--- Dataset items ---

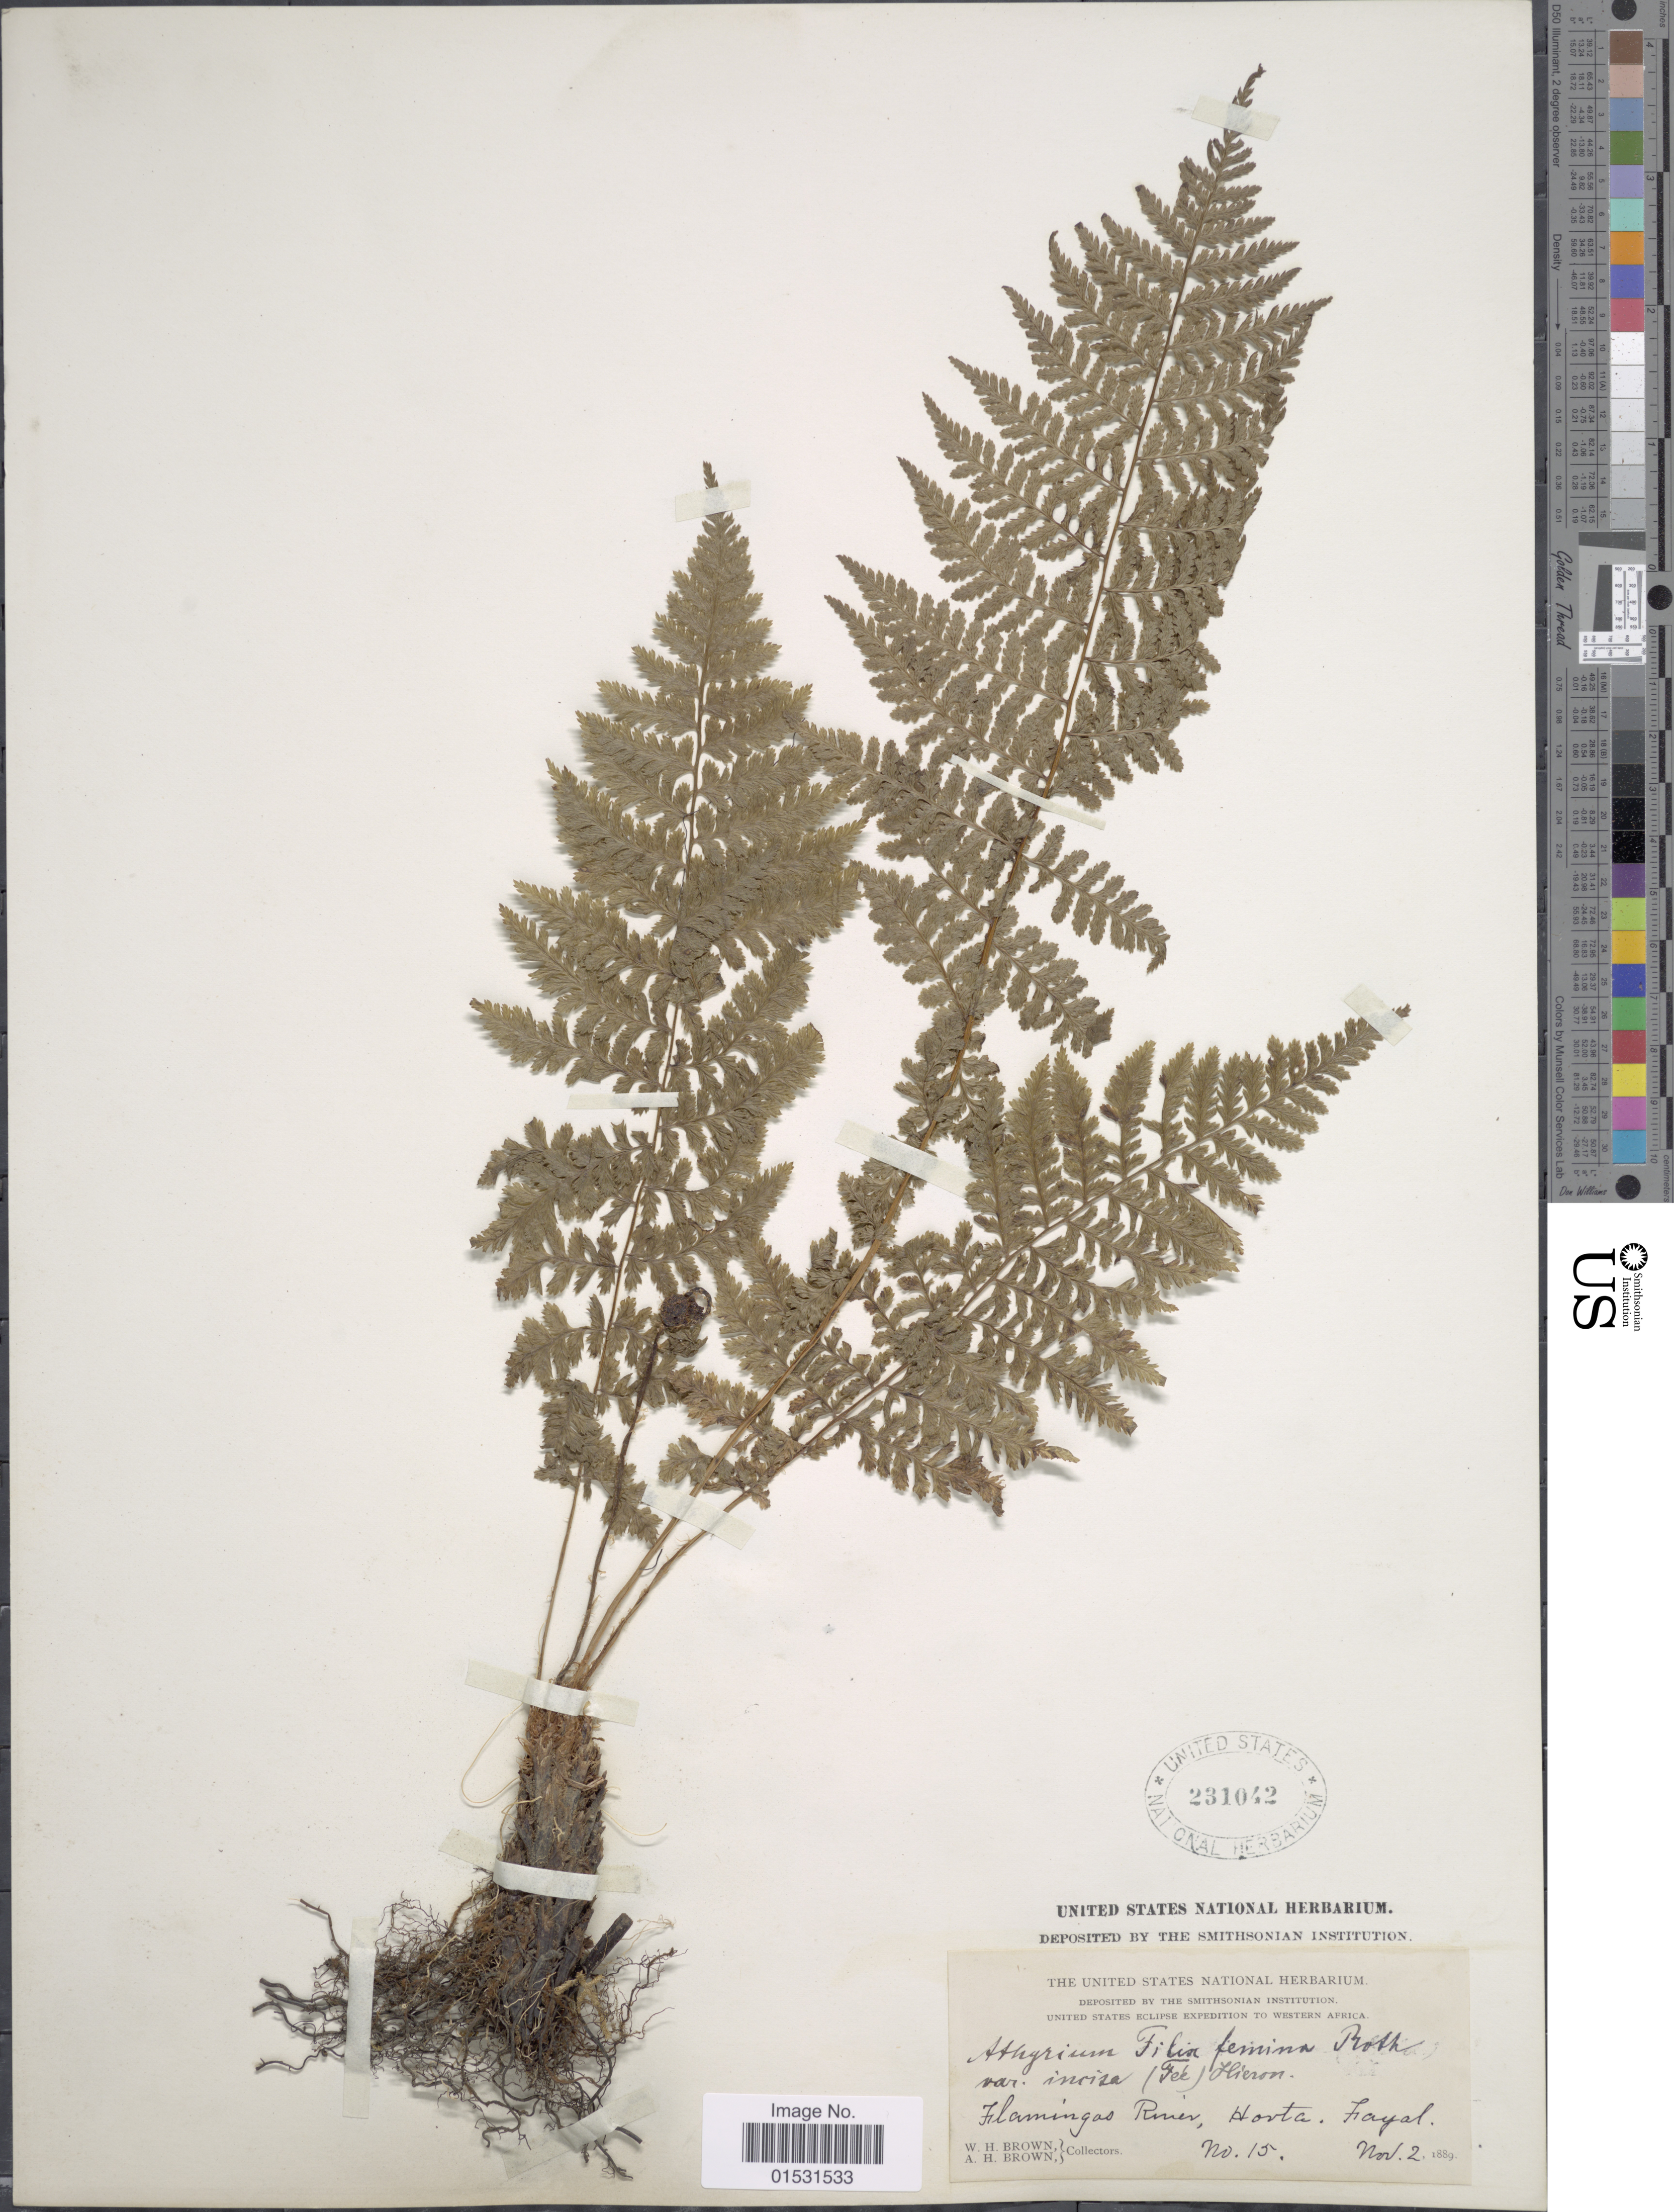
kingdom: Plantae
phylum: Tracheophyta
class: Polypodiopsida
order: Polypodiales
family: Athyriaceae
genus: Athyrium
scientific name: Athyrium filix-femina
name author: (L.) Roth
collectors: W. H. Brown & A. H. Brown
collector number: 15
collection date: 1889-11-02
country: Portugal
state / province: Azores (Aut. Reg.)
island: Faial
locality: Flamingas River, Horta. Fayal.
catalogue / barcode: US 231042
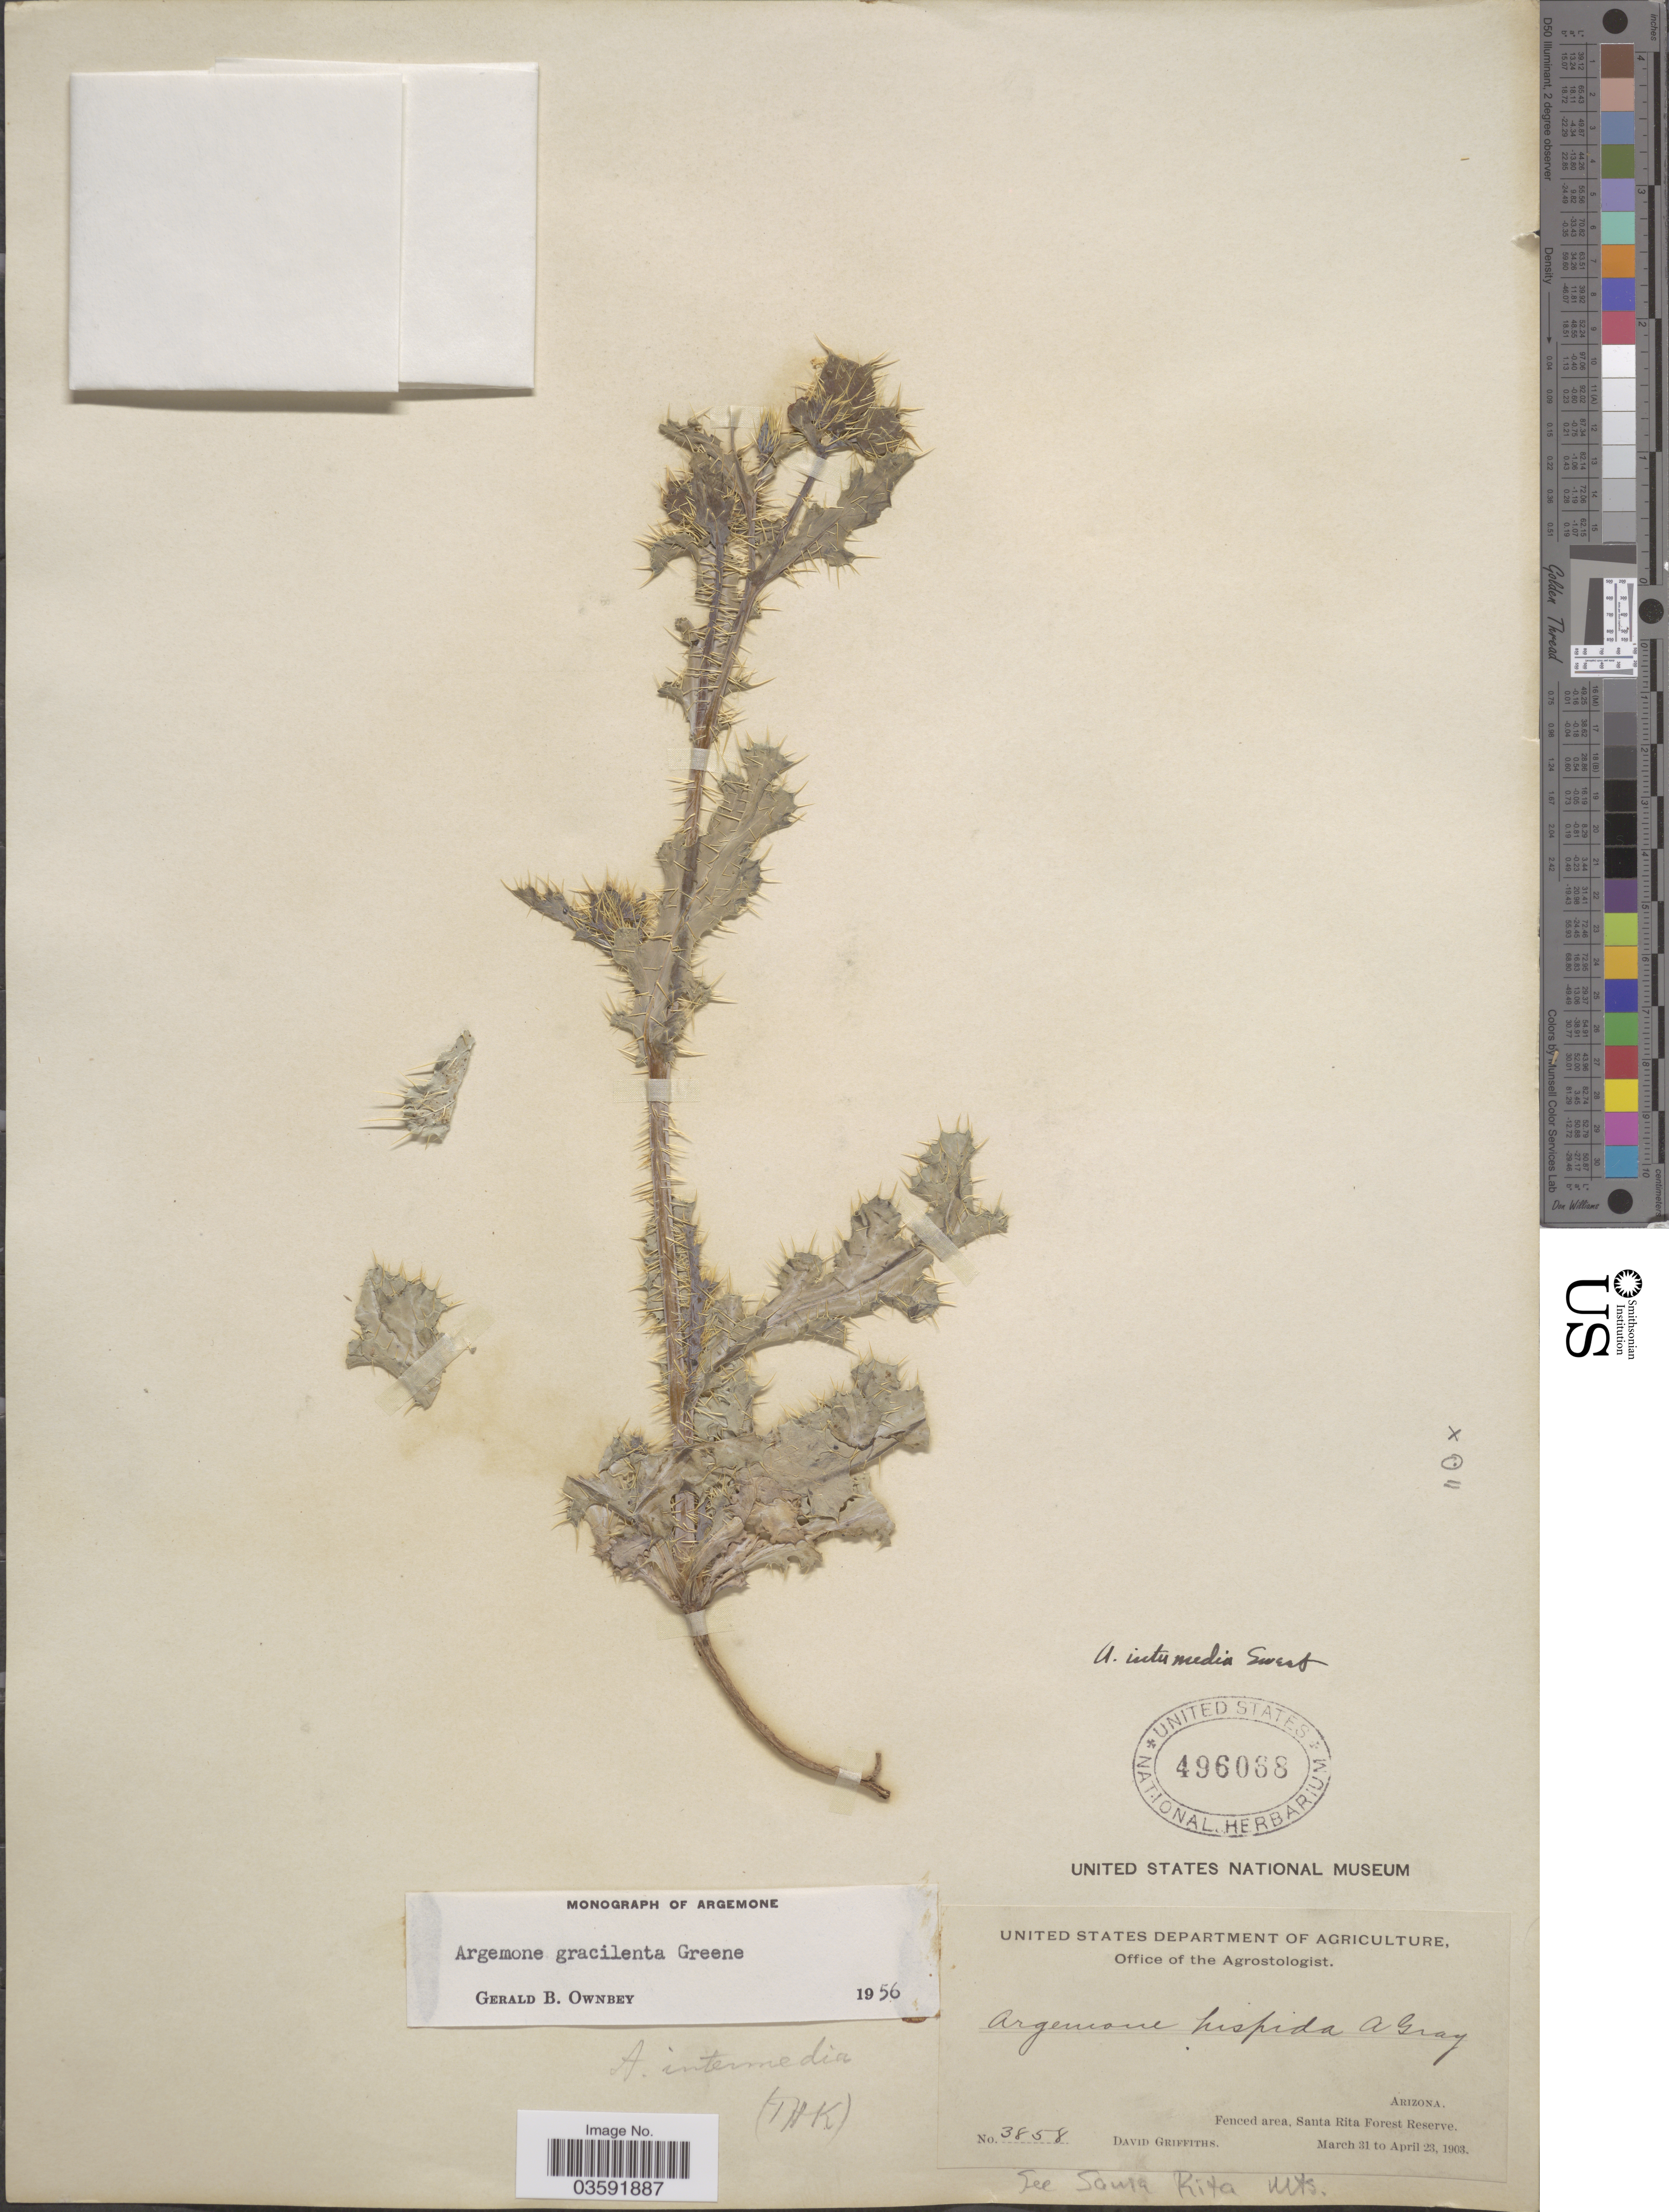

--- REQUIREMENTS ---
Output the lines of the entries as a JSON list of strings, one string per line and blank lines omitted, starting at the line that contains "order: Polypodiales" and continuing through the end of the entries. Omit the pictures.

--- PROBLEM SOLUTION ---
[
  "order: Polypodiales",
  "family: Athyriaceae",
  "genus: Athyrium",
  "scientific name: Athyrium filix-femina",
  "name author: (L.) Roth",
  "collectors: W. H. Brown & A. H. Brown",
  "collector number: 15",
  "collection date: 1889-11-02",
  "country: Portugal",
  "state / province: Azores (Aut. Reg.)",
  "island: Faial",
  "locality: Flamingas River, Horta. Fayal.",
  "catalogue / barcode: US 231042"
]